The Multimatch Impedance-Matching Wizard (document type .mmi) can be used to synthesize lumped-element,  distributed or mixed lumped/distributed matching networks. Commensurate (equal line length) and non-commensurate networks can be synthesized. When non-commensurate networks are designed, the line widths are set by the user. The line lengths are fixed when commensurate networks are synthesized. When commensurate networks are synthesized, different lengths can be set for the main-line sections, the open-ended stubs and the short-circuited stubs. Connecting lines can be added in both cases to the input and the output ports to ensure that all the networks synthesized will effectively start and end with series elements. The option to terminate any short-circuited stubs used with single hole vias or by using  inductors (bond wires) is also provided in both cases. 

When commensurate networks are synthesized, the lowest and highest characteristic impedances allowable and the length of the commensurate lines must be specified (variable characteristic impedances, fixed line lengths). Similar to the line lengths, different constraints can be imposed on the characteristic impedances of the main-line sections and the open-ended and short-circuited stubs. The length option can be used to force the lengths of any stubs used to be electrically short. The stub impedance/susceptance will approximate that of the equivalent lumped component closely if this is done. This opens the possibility of replacing the stubs required in the synthesized solutions with lumped components or with stubs of different width or length.

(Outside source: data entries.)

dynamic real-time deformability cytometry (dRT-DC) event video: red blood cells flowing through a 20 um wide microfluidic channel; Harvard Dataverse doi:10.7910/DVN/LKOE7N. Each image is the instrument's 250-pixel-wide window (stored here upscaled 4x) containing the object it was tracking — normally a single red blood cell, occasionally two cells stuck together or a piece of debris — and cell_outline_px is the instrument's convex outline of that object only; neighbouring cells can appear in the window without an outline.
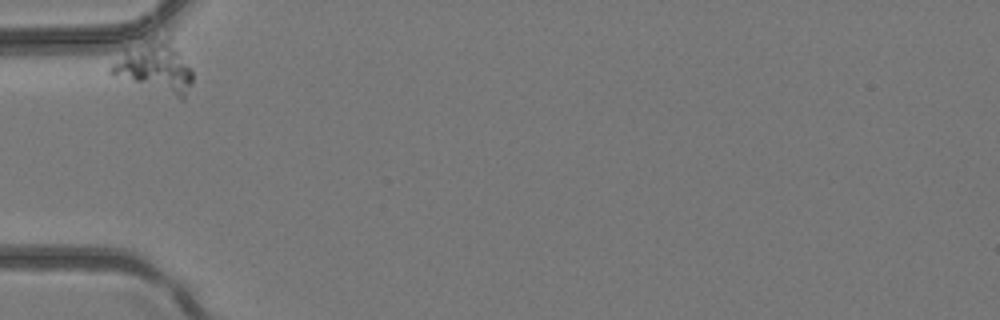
{"species": "common noctule bat (a hibernating species)", "species_latin": "Nyctalus noctula", "temperature_condition": "room temperature", "stored_images_in_passage": 27, "camera_frame_rate_fps": 3000, "um_per_image_px": 0.085, "animal": {"sex": "female", "body_mass_g": 24.6, "forearm_length_mm": 56.2}, "frame": {"image": 1, "passage_image": 1, "time_ms": 0.0, "image_size_px": [1000, 320], "cell_outline_px": [[192, 80], [184, 100], [180, 100], [112, 76], [108, 72], [112, 64], [124, 52], [144, 36], [152, 32], [168, 32], [172, 36], [192, 68]], "centroid_in_image_um": [13.22, 5.59], "position_along_channel_um": 71.8, "area_um2": 25.95}}
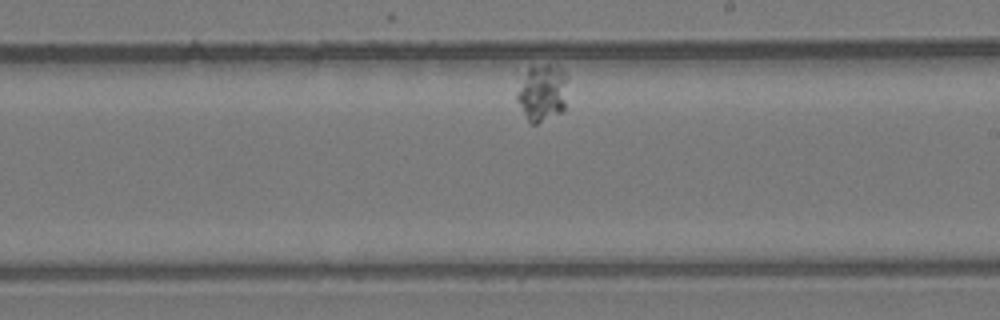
{"frame": {"image": 2, "passage_image": 16, "time_ms": 5.0, "image_size_px": [1000, 320], "cell_outline_px": [[564, 108], [560, 112], [536, 124], [528, 124], [516, 100], [516, 92], [528, 68], [544, 64], [548, 64], [560, 68], [564, 72]], "centroid_in_image_um": [46.01, 7.91], "position_along_channel_um": 243.0, "area_um2": 16.36}}
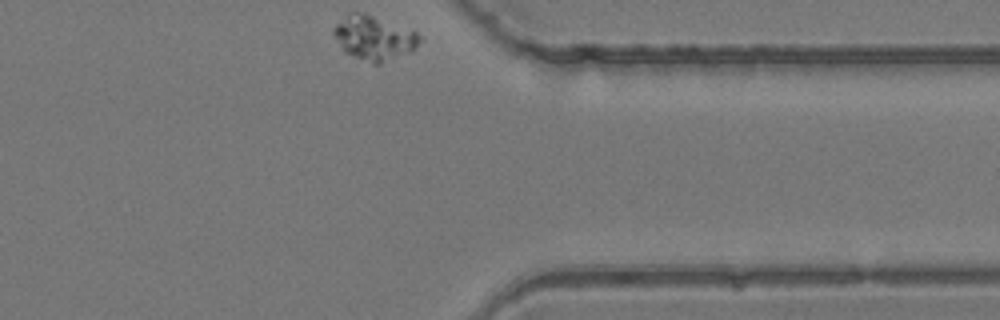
{"frame": {"image": 3, "passage_image": 27, "time_ms": 8.667, "image_size_px": [1000, 320], "cell_outline_px": [[420, 40], [412, 52], [380, 64], [372, 64], [344, 52], [332, 32], [332, 28], [348, 12], [364, 12], [416, 32], [420, 36]], "centroid_in_image_um": [31.76, 3.23], "position_along_channel_um": 379.6, "area_um2": 22.2}}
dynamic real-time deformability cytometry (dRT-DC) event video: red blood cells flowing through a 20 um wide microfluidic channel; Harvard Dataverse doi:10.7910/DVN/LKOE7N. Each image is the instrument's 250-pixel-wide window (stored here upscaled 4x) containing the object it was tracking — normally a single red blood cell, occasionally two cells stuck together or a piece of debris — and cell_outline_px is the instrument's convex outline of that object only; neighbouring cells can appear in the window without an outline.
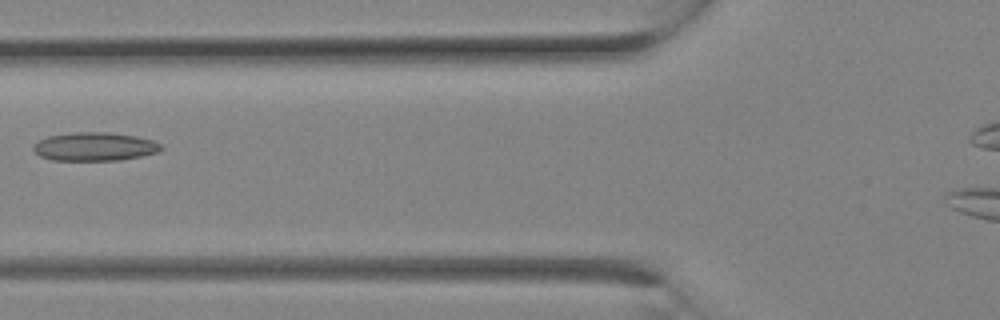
{"species": "Egyptian fruit bat (a non-hibernating species)", "species_latin": "Rousettus aegyptiacus", "temperature_condition": "room temperature", "stored_images_in_passage": 15, "camera_frame_rate_fps": 3000, "um_per_image_px": 0.085, "animal": {"sex": "female"}, "frame": {"image": 1, "passage_image": 11, "time_ms": 3.333, "image_size_px": [1000, 320], "cell_outline_px": [[164, 148], [160, 152], [120, 160], [52, 160], [40, 156], [32, 148], [40, 140], [48, 136], [76, 132], [108, 132], [136, 136], [152, 140], [160, 144]], "centroid_in_image_um": [8.08, 12.46], "position_along_channel_um": 117.7, "area_um2": 21.1}}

When non-commensurate distributed solutions are synthesized, fixed characteristic impedances or line widths are used for the distributed solutions (variable line lengths). As mentioned above, the characteristic impedances | lines widths to be used must be specified by the user (In general, the characteristic impedance used for the main-line sections and the short-circuit stubs should be high, and that for the open-ended stubs should be low). The characteristic impedance of the main-line sections can be different from that of the shorted stubs and the open-ended stubs. The widths of the main-line sections can be also be tapered. The line lengths are used as variables, but the lengths of the different main-line sections can be constrained. The minimum length must be long enough to provide the physical separation required to prevent overlap and to prevent coupling between the stubs. When a microstrip solution is required, a rendering of the line widths and the minimum length of the main-line sections is displayed graphically for verification purposes. The electrical parameters associated with the width and length specifications, and the associated T-junctions, are also calculated and can be displayed.

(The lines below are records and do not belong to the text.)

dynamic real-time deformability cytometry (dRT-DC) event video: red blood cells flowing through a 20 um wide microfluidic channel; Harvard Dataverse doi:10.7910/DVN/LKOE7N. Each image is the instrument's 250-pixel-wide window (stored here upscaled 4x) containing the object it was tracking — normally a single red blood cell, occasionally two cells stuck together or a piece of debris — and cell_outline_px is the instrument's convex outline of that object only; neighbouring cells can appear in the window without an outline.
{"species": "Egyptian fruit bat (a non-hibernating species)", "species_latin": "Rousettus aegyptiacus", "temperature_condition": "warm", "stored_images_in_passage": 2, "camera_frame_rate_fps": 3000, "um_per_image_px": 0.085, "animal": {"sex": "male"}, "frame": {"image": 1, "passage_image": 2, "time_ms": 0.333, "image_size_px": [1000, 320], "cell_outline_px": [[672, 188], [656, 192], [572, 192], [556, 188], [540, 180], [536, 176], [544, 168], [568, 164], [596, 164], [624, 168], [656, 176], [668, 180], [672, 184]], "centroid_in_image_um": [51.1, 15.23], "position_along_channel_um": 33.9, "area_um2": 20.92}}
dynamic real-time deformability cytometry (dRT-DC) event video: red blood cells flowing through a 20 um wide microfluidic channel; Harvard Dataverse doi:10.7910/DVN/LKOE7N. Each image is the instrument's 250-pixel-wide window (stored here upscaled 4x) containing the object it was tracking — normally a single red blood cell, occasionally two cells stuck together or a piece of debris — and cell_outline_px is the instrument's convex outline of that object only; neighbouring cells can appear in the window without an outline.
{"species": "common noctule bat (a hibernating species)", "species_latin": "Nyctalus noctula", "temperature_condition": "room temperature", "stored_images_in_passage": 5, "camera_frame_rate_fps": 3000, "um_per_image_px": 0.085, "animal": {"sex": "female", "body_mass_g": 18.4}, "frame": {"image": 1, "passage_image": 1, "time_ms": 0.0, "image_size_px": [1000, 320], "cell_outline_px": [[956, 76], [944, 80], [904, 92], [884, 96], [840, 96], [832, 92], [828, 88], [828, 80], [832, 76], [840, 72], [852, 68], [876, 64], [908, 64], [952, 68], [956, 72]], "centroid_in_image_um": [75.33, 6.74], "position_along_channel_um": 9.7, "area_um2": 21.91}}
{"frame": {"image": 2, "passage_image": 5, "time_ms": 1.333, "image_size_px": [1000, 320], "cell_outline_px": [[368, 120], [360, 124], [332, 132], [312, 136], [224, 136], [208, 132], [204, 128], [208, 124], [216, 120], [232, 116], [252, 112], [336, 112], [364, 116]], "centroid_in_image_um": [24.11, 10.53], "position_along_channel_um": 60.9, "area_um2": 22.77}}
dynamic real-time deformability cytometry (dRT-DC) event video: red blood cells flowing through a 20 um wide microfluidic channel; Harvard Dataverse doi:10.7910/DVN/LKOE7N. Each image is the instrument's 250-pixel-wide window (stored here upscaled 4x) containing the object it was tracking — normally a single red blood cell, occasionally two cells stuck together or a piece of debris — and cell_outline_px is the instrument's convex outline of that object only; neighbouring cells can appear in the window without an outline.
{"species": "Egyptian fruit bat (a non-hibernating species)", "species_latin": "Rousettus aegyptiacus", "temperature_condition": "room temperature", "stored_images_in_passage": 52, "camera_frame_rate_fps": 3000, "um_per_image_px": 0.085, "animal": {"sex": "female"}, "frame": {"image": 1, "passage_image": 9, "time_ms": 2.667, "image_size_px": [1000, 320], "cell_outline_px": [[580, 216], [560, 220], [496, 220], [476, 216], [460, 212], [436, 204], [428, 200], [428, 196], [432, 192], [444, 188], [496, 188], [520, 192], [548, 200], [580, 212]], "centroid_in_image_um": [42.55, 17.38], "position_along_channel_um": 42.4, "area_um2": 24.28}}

When mixed lumped/distributed networks (non-commensurate) are synthesized, the distributed synthesis approach is followed too, but the line lengths are reduced by using inductors and/or capacitors when the required values are within the constraints specified. The options to reduce the lengths of open-ended stubs and/or shorted stubs and/or the main-line sections are provided. Options are also provided to replace any shunt capacitors required with overlay capacitors, or any open-ended stubs required with stepped transmission-line sections. The stepped transmission-line option is useful when matching networks for power amplifiers are synthesized. Pads can also be specified for the lumped components used in distributed solutions. An extra connecting line can also be specified for stubs (This option can be used to separate the shunt component pad from the main-line junction, mainly for solder reflow purposes). A rendering of the pad sizes specified is also displayed graphically for verification purposes.

When mixed lumped/distributed networks (non-commensurate) are synthesized, pads can be specified for the lumped elements. Parasitic inductance can also be specified for the capacitors used.

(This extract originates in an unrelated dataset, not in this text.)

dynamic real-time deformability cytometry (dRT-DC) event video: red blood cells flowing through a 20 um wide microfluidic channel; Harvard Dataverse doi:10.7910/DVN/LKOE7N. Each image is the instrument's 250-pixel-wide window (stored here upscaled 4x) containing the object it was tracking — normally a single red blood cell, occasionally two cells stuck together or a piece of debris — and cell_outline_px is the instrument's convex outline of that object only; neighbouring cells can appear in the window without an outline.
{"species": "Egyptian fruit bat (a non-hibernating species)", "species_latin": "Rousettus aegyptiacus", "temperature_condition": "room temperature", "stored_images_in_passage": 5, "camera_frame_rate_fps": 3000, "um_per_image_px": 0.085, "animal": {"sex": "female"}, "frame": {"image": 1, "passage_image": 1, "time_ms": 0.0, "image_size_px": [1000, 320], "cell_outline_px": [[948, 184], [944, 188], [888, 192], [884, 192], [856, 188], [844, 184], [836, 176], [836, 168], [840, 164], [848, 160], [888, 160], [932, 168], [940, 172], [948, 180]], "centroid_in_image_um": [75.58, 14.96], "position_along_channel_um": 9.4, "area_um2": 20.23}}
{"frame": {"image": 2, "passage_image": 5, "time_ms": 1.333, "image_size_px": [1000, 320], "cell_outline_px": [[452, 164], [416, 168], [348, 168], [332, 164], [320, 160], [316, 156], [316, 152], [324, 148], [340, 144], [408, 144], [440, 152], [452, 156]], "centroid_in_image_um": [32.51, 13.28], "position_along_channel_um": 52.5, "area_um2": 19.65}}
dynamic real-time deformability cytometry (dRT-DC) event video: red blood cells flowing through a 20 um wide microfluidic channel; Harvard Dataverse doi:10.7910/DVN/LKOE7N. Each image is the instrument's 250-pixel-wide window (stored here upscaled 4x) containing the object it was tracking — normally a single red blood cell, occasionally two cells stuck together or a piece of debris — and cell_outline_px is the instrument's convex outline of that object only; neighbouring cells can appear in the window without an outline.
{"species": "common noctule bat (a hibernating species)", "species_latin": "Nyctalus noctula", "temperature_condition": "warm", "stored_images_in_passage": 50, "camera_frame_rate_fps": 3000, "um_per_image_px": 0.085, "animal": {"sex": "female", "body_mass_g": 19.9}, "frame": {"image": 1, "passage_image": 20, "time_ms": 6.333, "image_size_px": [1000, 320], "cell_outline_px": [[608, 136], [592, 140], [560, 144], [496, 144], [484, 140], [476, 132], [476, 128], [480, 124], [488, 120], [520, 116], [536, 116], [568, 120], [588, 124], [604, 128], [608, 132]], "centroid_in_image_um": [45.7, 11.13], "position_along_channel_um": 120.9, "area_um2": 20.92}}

Each matching problem must be specified in real-frequency format. Data can also be imported from "*.s1p" or "*.s2p" files. A wide range of amplifier matching problems can also be set up automatically in the Amplifier Design Wizard.

A wizard is provided for setting up the specifications for distributed | microstrip solutions.

Solutions to the matching problem defined are synthesized by doing synthesis-based systematic searches, followed by finer searches and then optimization of the best solutions found.  The systematic search can be done globally over the different topologies or can be restricted to lowpass or high-pass topologies, or topologies without any series capacitors or without any shunt inductors. The option to use topologies suitable for inter-stage biasing (four or more element are required in this case) is also provided. These constraints are only active during the search phase.

The solutions synthesized can be displayed on the screen, can be printed or can be copied to the clipboard. The terminations presented by the matching network selected can also be displayed graphically. A worst-case tolerance analysis can also be done on the solutions synthesized.

The solution selected can be exported as a MultiMatch circuit file, in Touchstone^TM netlist format, Super Compact^TM netlist format, DXF format (artwork) and HPGL format (artwork). Microwave Office^TM scripts can also be created for the solutions synthesized.